Larangan Merokok sudah menjadi peraturan di sekolah dan merupakan konvensi yang sudah diketahui dan disepakati oleh orang tua, siswa, guru dan tenaga pendidikan, dan masyarakat. Ironisnya, fenomena di negeriku tercinta INDONESIA nei, peraturan tersebut hanya diperuntukkan bagi “kalangan bawah”. Siswa adalah golongan yang termasuk dalam kasta golongan bawah di sekolah. Kalo ada siswa yang kedapatan merokok, baik diluar lingkungan sekolah lebih-lebih didalam sekolah, maka ia akan divonis telah melakukan pelanggaran yang kemudian akan diproses mulai dari tingkat wali kelas, guru BK, dan kepala sekolah. Apabila tetep aja si pelanggar ntuh ngeyel, tak heran bila terbit surat De-O untuk yang bersangkutan. Sekali lagi, tampaknya larangan merokok hanya diperuntukkan untuk kalangan bawah (siswa). Lantas, bagaimana konsekuensi hukum ini terhadap guru-guru?
Semua siswa sudah tahu bahwa mereka dilarang merokok. Tetapi sebagian dari mereka pasti juga akan menjadi bingung memahami nasehat yang berbunyi “merokok dapat merusak kesehatan”. Bagaimana gak bakalan bingung, lha wong suri tauladan, baik ortu yang dirumah atau guru disekolah, yang sejatinya jadi contoh justru melanggar nasihat tersebut. Pantaslah kalo larangan merokok ini benar-benar hanya diperuntukkan untuk kalangan bawah (waaah… dasar nasib. Dimana2 kalangan bawah pasti cenderung dikucilkan…).
Demikianlah fenomena yang ada di negeriku nei. Pada umumnya, larangan merokok itu hanya untuk siswa. Barangkali, karena peraturan dan larangan itu dirancang oleh guru, sehingga yang harus mematuhi hanyalah siswa. Sementara itu, guru-guru itu sendiri seolah-olah memiliki hakuntuk kebal terhadap hukum yang dibuat sendiri. Pantaslah kalo banyak guru yang semau gue merokok dilingkungan sekolah.
Guru perokok yang bersembunyi saat merokok masih bisa dianggap sebagai guru perokok yang memiliki sopan santun. Namun tak sedikit guru yang seolah-olah memperlihatkan kekuasaannya. Misal: dengan entengnya minta tolong kepada siswa untuk dibelikan rokok dan merokok didepan murid dengan seenaknya.

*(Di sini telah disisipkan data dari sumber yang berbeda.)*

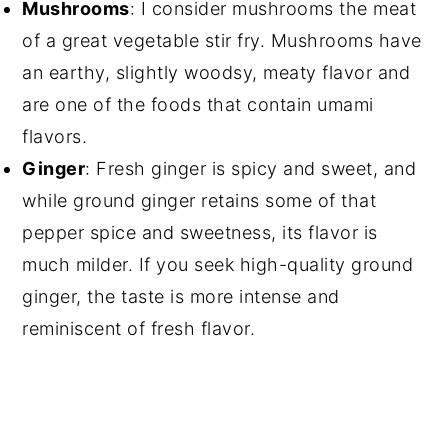
Mushrooms
: I consider mushrooms the meat
of a great vegetable stir fry. Mushrooms have
an earthy, slightly woodsy, meaty flavor and
are one of the foods that contain umami
flavors.
Ginger
: Fresh ginger is spicy and sweet, and
while ground ginger retains some of that
pepper spice and sweetness, its flavor is
much milder. If you seek high-quality ground
ginger, the taste is more intense and
reminiscent of fresh flavor.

Bahkan ada pula guru yang dengan arogannya merokok didalam kelas saat menyampaikan pelajaran yang diampunya. Kalo udah begini, bisa saja berlaku peribahasa “guru kencing berdiri, murid kencing berlari”. Jika guru memberikan suri tauladan yang jelek, tentu siswa mereka akan bertingkah yang lebih buruk lagi. Bila guru adalah perokok yang hebat disekolah, jangan salahkan siswa jika kelak dia akan menjadi pemakai narkoba dan penenggak minuman keras yang tidak kalah hebatnya dengan sang maestro disekolahnya dulu.
Ini hanyalah wacana yang terbaca oleh anda. Memang perlu disadari, membicarakan tentang rokok, maka akan melibatkan banyak hal dan pula banyak stakeholder yang terlibat didalamnya. Namun ini adalah sebuah wacana yang juga merupakan satu dari beberapa bagian yang mesti disangkutkan untuk dihadirkan ketika membicarakan masalah rokok.
Nb: adapted from a book I’ve read nowadays ==> School Healing menyembuhkan problem sekolah.